The Scottish Government has been urged to do more to protect Aberdeenshire’s vital transport links following the closure of a crumbling 105-year-old bridge.
Aberdeenshire Council Roads officials closed the Milltown of Towie Bridge to all vehicles yesterday in light of concerns over its structure.
The emergency measures followed an appraisal of the structure, which carries the C67M road over the River Don near Towie and Glenkindie.
Aberdeenshire Council decided the crossing was “beyond economic repair” and must be removed from use.
The closure is likely to have a significant impact on the local community, though a diversionary route has been identified.
The authority has said it will assess future options but north-east MSP Alexander Burnett yesterday said “urgent” work was needed to prevent further closures in coming years.
He said: “Urgent action needs to be taken on bridges across Aberdeenshire and this is another example of that.
“The Scottish Government should be helping Aberdeenshire Council much more than it has been.
“We are now at the stage where bridges are deteriorating to the point of becoming beyond repair.
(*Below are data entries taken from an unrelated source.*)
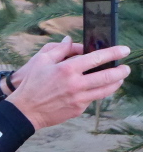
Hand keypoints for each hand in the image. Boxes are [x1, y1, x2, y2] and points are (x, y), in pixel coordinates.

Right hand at [6, 37, 130, 129]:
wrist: (25, 110)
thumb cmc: (31, 84)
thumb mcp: (40, 61)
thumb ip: (58, 50)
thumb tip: (69, 40)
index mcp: (67, 69)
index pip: (98, 58)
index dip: (114, 53)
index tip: (124, 50)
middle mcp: (76, 84)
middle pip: (108, 76)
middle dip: (121, 71)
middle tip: (126, 68)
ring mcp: (78, 98)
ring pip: (105, 90)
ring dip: (115, 83)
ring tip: (119, 79)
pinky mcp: (78, 109)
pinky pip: (92, 99)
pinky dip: (97, 93)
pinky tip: (98, 89)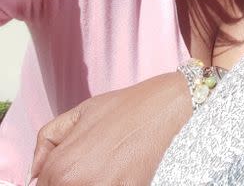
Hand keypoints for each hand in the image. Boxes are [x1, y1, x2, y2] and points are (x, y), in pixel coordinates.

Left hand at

It is extremely worrying.”
Mr Burnett added: “We have already seen how the closure of a bridge can cause major disruption for people.
“This is evident at the Park Bridge near Drumoak where drivers have to take an eight-mile diversion.
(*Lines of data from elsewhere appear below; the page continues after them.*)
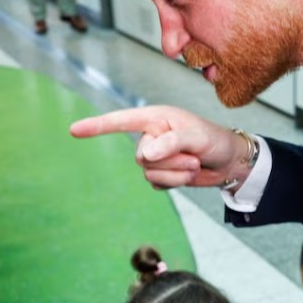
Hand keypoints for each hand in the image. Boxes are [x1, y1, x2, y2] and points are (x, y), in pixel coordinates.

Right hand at [70, 105, 251, 189]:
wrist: (229, 161)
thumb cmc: (213, 139)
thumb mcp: (194, 136)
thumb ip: (169, 143)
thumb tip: (144, 155)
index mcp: (154, 118)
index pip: (119, 121)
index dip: (96, 126)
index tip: (74, 130)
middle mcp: (151, 136)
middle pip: (140, 156)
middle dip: (169, 160)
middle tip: (192, 155)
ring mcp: (155, 157)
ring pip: (149, 173)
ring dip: (175, 172)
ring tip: (194, 163)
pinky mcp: (161, 174)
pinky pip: (158, 184)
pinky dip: (175, 182)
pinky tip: (188, 173)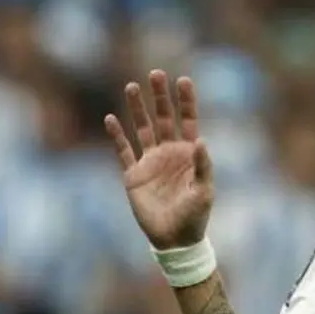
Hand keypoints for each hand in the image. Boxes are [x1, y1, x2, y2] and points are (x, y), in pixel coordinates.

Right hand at [104, 70, 213, 249]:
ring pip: (142, 128)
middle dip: (160, 97)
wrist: (174, 239)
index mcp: (188, 153)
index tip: (183, 79)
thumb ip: (203, 165)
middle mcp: (168, 152)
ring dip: (138, 109)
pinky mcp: (133, 175)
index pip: (188, 120)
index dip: (186, 101)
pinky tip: (111, 118)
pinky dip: (117, 135)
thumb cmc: (195, 215)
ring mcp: (150, 161)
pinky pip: (123, 151)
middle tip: (156, 74)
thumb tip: (201, 140)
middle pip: (164, 118)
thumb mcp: (204, 190)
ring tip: (132, 86)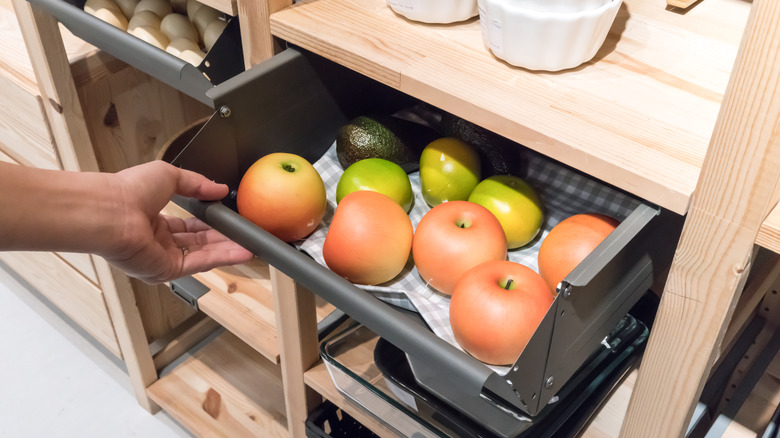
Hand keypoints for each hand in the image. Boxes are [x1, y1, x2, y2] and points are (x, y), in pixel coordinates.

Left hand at [104, 161, 253, 282]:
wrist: (111, 211)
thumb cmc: (130, 190)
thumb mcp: (169, 176)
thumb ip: (197, 184)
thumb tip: (220, 188)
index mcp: (153, 221)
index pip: (187, 226)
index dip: (209, 223)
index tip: (228, 219)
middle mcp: (157, 243)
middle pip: (198, 243)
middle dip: (222, 238)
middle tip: (245, 233)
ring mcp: (162, 258)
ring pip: (202, 254)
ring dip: (227, 249)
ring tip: (251, 243)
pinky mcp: (166, 271)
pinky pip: (200, 263)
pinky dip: (223, 257)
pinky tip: (242, 251)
“This situation will continue to get worse if help isn’t given.”
First built in 1924, the Milltown of Towie Bridge has been weight-restricted since 2004.
In 2012, the council was warned that closing the bridge would have a “significant impact” on local residents.
That led to the creation of a new bridge at Glenkindie – one-and-a-half miles upstream of the Milltown of Towie Bridge.
The council is preparing an 18-month road closure order for affected drivers.
Aberdeenshire Council structures manager Donald Macpherson said yesterday: “The Glenkindie bridge will be the alternative crossing for the present.
“The Milltown of Towie Bridge is considered to be beyond economic repair and we will assess future provision for bridge crossings in due course.”
Last month, it emerged more than 60 bridges in Aberdeenshire could be closed within a decade unless they can be repaired or replaced.
A significant number have already been “red-flagged”, meaning they are already closed or may be soon, while many others have been identified as needing significant upgrades in the short to medium term.
Repairing all would cost tens of millions of pounds. The council has an annual bridges budget of £1.6 million.
Mr Burnett added: “The SNP Government must realise Aberdeenshire has the second-longest roads network in Scotland and therefore more assistance must be given.
“These historic bridges form part of our culture and identity in Aberdeenshire.”
A Scottish Government spokesperson said: “We have ensured our partners in local government receive a fair funding settlement – despite further cuts to the Scottish Budget from the UK Government – with a package of £11.2 billion for all local authorities in 2019-20.
“This is a real terms increase of more than £310 million for essential public services.
“Aberdeenshire Council is receiving £480.7 million of Scottish Government funding in 2019-20.
“Taken together with its decision to increase council tax by 3%, the council will have an additional £23.3 million, or 5.1%, to support services, compared with 2018-19.
“Our 2019-20 budget set out an ambitious programme of infrastructure investment of more than £5 billion.
“This includes £1.7 billion for investment in transport infrastructure.”